Confidentiality and personnel access

Bilbis limits personnel access to Customer Personal Data to people who need it to provide, support, secure, or improve the service. Personnel with access are subject to confidentiality obligations and access is reviewed under internal security procedures.

Technical and organizational measures

• Access controls, least-privilege permissions, and administrative access review.
• Encryption in transit, secure credential handling, and secret redaction where technically feasible.
• Audit logs, monitoring, vulnerability management, backup controls, and incident response procedures.
• Logical separation of customer workspaces and customer-controlled integrations where configured.
• Secure development practices, code review, dependency review, and change management.
• Vendor review for providers that process Customer Personal Data for Bilbis.

Sub-processors

Customer gives Bilbis general authorization to use sub-processors that help provide the service. Bilbis will impose data protection obligations on sub-processors that are materially no less protective than this DPA. Bilbis remains responsible for sub-processor performance as required by applicable law. Customers may request the current sub-processor list and object to material new sub-processors on reasonable data protection grounds.

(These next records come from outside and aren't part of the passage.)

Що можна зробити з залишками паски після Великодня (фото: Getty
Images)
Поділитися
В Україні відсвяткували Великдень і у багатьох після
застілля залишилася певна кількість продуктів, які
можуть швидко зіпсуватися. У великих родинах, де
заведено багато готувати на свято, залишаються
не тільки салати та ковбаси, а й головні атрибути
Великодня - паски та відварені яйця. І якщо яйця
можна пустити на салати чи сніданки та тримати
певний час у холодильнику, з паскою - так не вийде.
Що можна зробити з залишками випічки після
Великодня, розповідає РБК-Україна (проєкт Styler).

Rights requests and compliance support

Taking into account the nature of the processing and information available to Bilbis, Bilbis will reasonably assist customer with data subject requests, security obligations, data protection impact assessments, regulator consultations, and breach notifications. Customer is responsible for deciding how to respond to requests where customer controls the relevant data.

Security incidents

Bilbis will notify customer without undue delay after becoming aware of a confirmed personal data breach affecting Customer Personal Data. Notices will include available information reasonably needed for customer to meet its breach notification obligations. Security notices may be sent to account administrators or security@bilbis.ai.

International transfers

If Customer Personal Data protected by EEA, UK, or Swiss data protection law is transferred to a country without an adequacy decision, the parties will use appropriate transfer safeguards where required, such as standard contractual clauses, UK addenda, or equivalent mechanisms. Customer authorizes Bilbis and its sub-processors to make such transfers as needed to provide the service.

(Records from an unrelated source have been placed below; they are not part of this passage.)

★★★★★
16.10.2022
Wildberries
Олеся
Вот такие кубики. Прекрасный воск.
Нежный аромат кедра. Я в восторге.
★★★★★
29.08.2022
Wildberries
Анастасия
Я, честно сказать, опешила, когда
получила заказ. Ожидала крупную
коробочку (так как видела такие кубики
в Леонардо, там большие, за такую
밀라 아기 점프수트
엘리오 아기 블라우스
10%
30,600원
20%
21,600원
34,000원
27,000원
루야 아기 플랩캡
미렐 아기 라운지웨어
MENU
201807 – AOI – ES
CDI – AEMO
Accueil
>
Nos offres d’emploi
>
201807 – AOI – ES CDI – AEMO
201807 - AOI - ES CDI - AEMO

Audit and information rights

Bilbis will make available information reasonably necessary to demonstrate compliance with this DPA. Where required by law, customer may request an audit through an independent third-party auditor under confidentiality obligations, subject to reasonable scope, timing, and security limits. The parties should first use available security documentation, reports, and written responses before requesting an on-site audit.

Return and deletion

At the end of the service, Bilbis will delete or return Customer Personal Data according to customer instructions, product capabilities, and the customer agreement, unless retention is required by law. Backup copies may remain for a limited period before being overwritten under standard backup cycles.